Just like millions of others I've gone down the Youtube rabbit holes on numerous occasions. A few such occasions were about the Mandala Effect and for a brief moment, I bought into it. Then, I started to get a sneaking suspicion that despite the evidence pointed toward it, something wasn't logically making sense. Of course, I saw the video "disproving" it.


That was what made me realize, The Mandala Effect isn't about a parallel universe or the Hadron Collider or Cern. It's about everyone wanting to be right all the time. It' about everyone being so sure of themselves that they can't admit remembering something wrong even when confronted with evidence. It's about the meme where two people on opposite ends of a number are saying it's a 6 no it's a 9. Yes, one of those people is wrong when the bigger picture is taken into context. And much like that meme, the Mandala Effect is just another symptom of our society's need to be right, not informed.

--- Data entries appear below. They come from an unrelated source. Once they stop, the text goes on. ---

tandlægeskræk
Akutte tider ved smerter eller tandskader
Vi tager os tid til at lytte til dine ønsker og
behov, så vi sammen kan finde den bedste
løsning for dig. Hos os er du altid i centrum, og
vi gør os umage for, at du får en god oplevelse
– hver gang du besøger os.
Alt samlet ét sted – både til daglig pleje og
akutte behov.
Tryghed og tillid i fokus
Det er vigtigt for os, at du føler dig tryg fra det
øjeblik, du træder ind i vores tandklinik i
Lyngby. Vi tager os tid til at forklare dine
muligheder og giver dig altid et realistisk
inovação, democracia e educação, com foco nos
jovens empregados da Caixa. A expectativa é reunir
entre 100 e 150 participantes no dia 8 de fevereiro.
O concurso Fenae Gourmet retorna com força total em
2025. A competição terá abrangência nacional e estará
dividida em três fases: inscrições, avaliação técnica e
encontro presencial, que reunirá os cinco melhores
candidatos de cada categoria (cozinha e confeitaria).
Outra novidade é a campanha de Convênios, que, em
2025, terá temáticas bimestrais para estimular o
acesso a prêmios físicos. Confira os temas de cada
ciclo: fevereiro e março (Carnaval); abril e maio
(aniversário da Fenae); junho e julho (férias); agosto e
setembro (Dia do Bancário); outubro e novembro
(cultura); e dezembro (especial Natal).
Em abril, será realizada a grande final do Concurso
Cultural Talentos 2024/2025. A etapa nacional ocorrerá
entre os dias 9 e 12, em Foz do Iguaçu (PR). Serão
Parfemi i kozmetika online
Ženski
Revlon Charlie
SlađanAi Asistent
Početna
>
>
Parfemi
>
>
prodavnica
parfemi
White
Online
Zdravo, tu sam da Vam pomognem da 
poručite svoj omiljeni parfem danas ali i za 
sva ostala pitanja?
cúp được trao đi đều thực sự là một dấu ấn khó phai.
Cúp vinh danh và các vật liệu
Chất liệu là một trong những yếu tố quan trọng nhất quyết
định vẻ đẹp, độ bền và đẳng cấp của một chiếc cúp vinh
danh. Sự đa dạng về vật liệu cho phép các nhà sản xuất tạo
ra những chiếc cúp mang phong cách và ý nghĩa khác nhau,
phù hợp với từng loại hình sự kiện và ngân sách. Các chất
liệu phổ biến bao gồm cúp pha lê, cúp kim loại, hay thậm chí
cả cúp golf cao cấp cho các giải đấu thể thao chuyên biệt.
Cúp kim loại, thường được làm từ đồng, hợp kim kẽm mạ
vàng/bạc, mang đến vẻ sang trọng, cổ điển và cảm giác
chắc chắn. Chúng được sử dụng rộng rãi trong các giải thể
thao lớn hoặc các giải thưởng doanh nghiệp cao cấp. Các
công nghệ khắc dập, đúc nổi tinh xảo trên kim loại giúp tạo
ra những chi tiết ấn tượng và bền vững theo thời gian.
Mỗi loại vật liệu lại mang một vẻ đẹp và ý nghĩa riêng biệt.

So please, understand that from time to time you will be wrong, you will make mistakes, your memory will fault you. And all of that is okay. No one is perfect and no one expects you to be perfect. No matter how strict or overbearing your parents/boss/whoever might be.


We, as a society, need to let go of this notion that our thoughts are flawless and our ideas are perfect. No scientist gets every new experiment right on the first try. No author publishes the first draft. No movie is edited using only the first take of every shot (porn might be excluded there).


We need to stop deluding ourselves into thinking we are perfect and nothing about us needs to change. We can all strive to be a better version of who we were yesterday. Let's start with being able to admit we might be wrong more often than we'd like. And that's okay. And let's start with admitting while cool, the Mandala Effect is not a real thing.